Regardless of whether you're a pastor's wife, the children's Sunday School teacher, a long-standing member of the choir, or simply a faithful church member there is a sense of identity tied to your role.  It may be small or it may be significant, but it exists.  There can be a profound sense of loss when separated from your typical areas of service.  What does a teacher feel when they cannot teach?  Or a pastor who can no longer preach?  A die-hard choir member whose voice is taken by circumstances beyond their control?  What do you do when every area of service seems stripped away?  What is left of your "identity"? Are you still valuable to God?  Is it possible or even a good thing to find your identity outside of the ministry God gives to/takes away from you?

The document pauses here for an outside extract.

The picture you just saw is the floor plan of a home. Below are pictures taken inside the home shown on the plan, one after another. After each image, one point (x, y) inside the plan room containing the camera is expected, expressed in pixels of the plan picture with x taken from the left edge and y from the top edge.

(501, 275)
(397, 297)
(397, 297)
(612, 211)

How can we know?  Is my identity found in what I do?  Should I define myself by the job I have or the volunteer services I provide whether in church or in the community at large?  How does God define me? 

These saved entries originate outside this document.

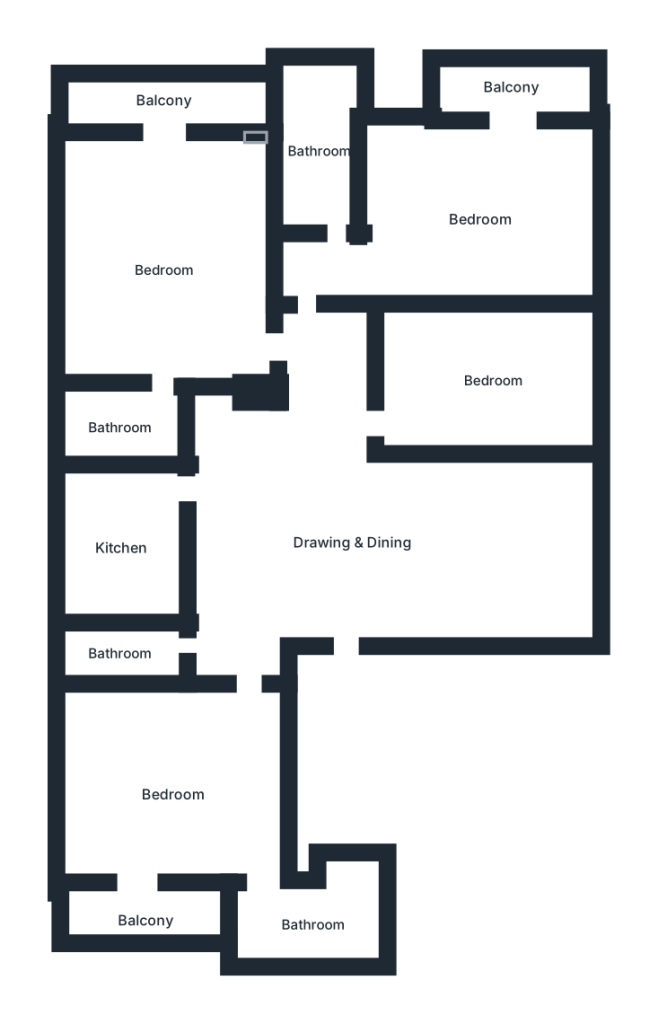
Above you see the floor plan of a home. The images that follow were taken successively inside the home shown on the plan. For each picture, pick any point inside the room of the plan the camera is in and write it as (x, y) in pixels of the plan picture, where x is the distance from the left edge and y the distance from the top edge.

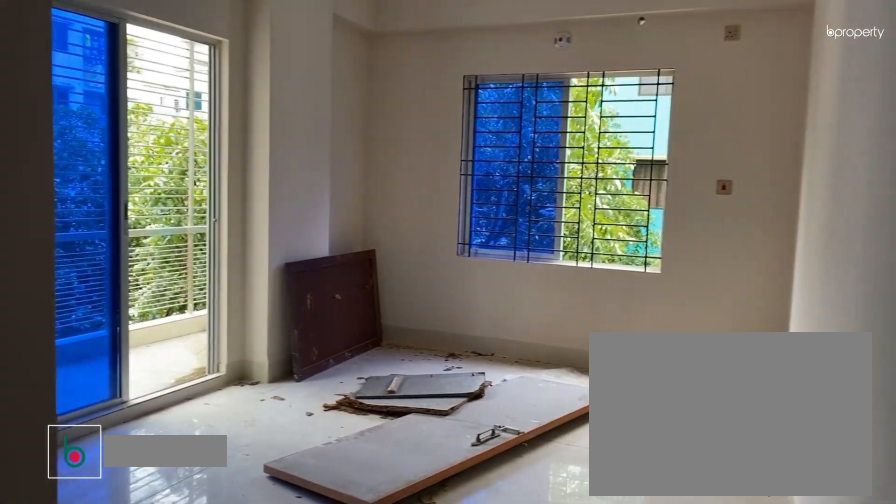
(484, 220)
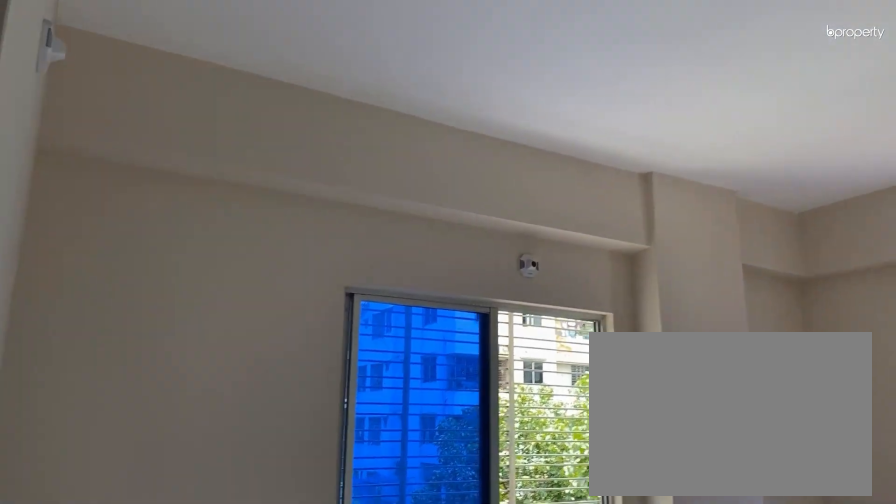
(484, 220)
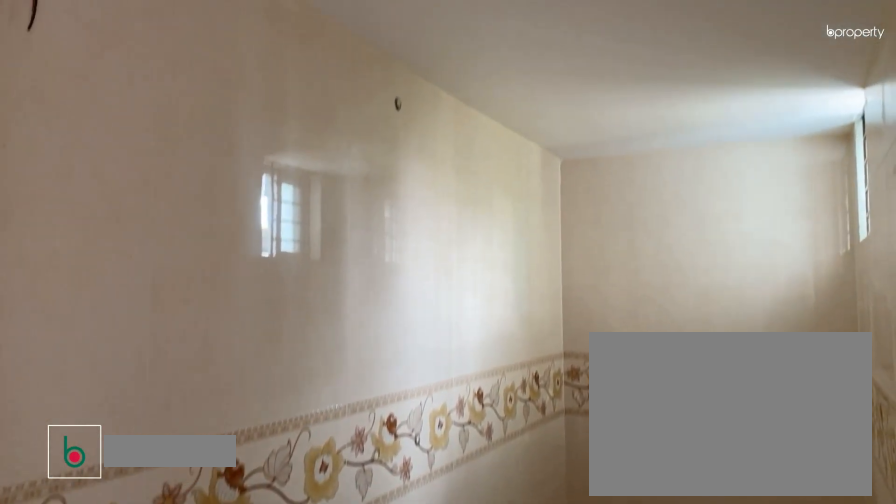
(322, 152)
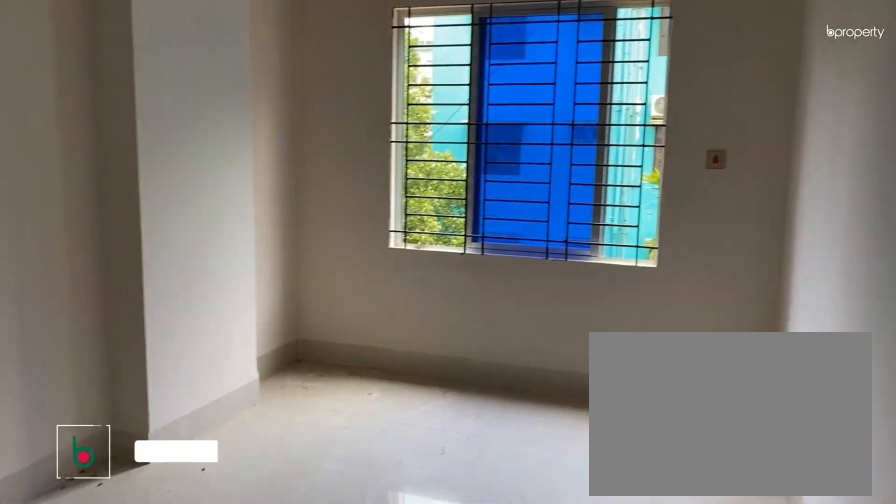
(490, 380)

The Bible is clear in its teaching that our identity is found in Christ and in him alone.  We are not brought into the Body of Christ based on our actions, why should we start defining ourselves by them once we are in it?  

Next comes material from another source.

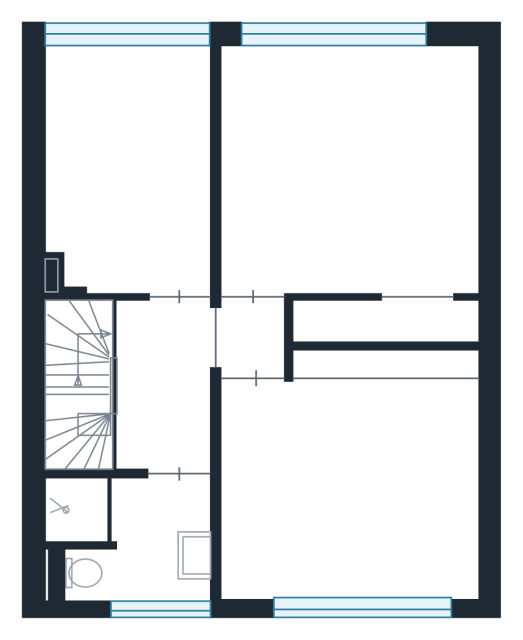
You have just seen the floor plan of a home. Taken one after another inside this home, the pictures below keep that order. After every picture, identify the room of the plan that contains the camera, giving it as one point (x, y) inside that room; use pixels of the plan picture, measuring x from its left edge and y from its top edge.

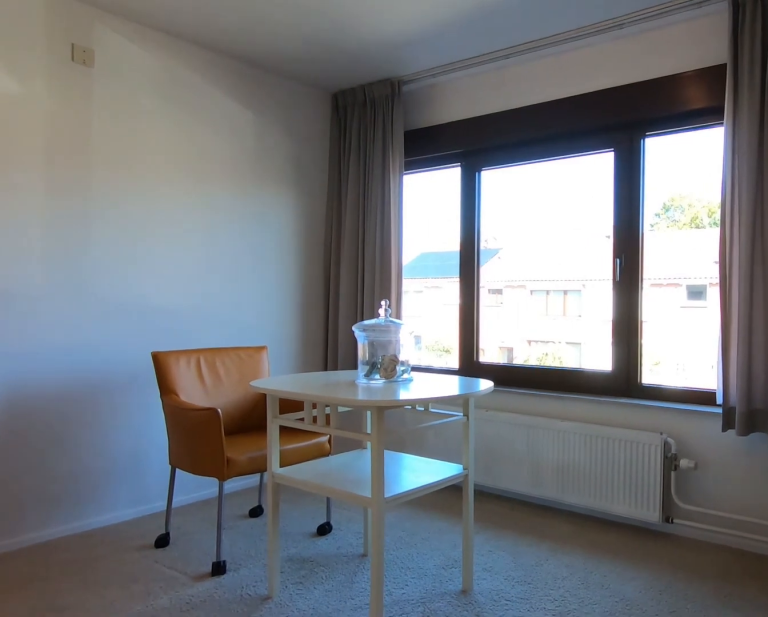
(349, 488)
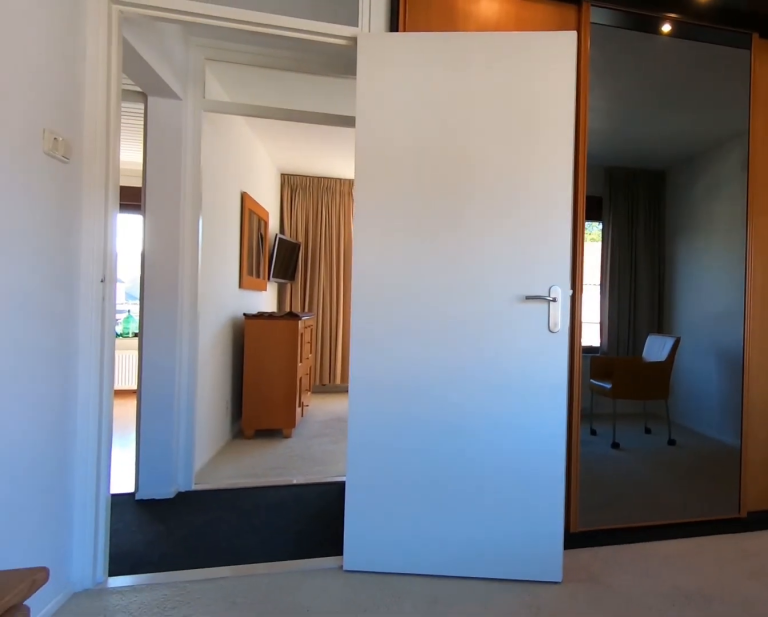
(349, 488)
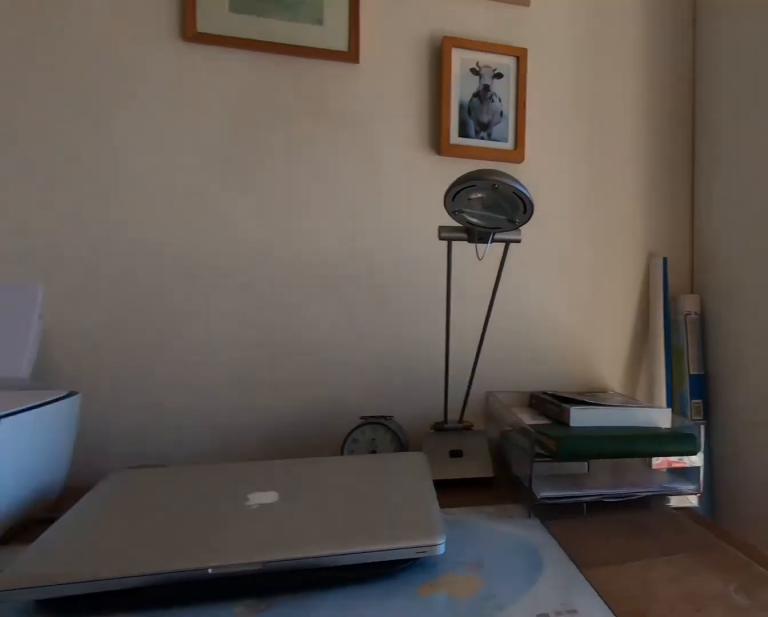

It is very difficult to separate oneself from the ideas we grow up with and are taught from a young age.  It is also difficult to define yourself one way when it seems everyone around you defines you by different criteria, but let me explain why I feel it is crucial to do just that.


If we allow ourselves to be defined by what we do instead of who we are in Christ, we are no longer standing in the grace of God that brings salvation.  We have become children of works, trying to earn our position and keep our position through our own efforts.  Unless we allow Christ to redefine us with his shared identity, we will continually fall short of our own internal expectations (as well as others) and when chronic illness interferes with fulfilling the roles we once held, we will face a spiritual identity crisis.


So what's the point of all this?  Are we not supposed to serve and enjoy it? Here's the point:


Whether chronically ill or not, we must NEVER define ourselves by our skills, talents, accomplishments, or even (dare I say it?) our service in ministry.  No matter how good it sounds it is a vicious lie to say that we can be defined by our particular ministry.  Say it again: We are NOT defined by the ministry or ministries we serve in.  


Therefore, we must refuse to be defined by anything outside of Christ.  Christ is our identity.  Christ is our head.  Christ is now how we see ourselves.  Christ is how God sees us.  No matter how sick you are, how ineffective you feel, or how downright useless your life seems--Christ is your identity.  If anyone has an issue with your physical weaknesses, they can take it up with your Head who is Christ.  If you have an issue with your own weakness--take it up with your Head.  He has a purpose in how He has made you, and your worth to Him has nothing to do with you getting the job done.


How do we serve?  We serve where we can, and we don't feel like failures for not serving where we can't.  We follow Jesus, and let Him show us where to get involved, how much we should be involved, and what we should be doing.  We do not let feelings of inadequacy and others' opinions determine how we serve God.  We serve where we are, and trust our Father to give us His best.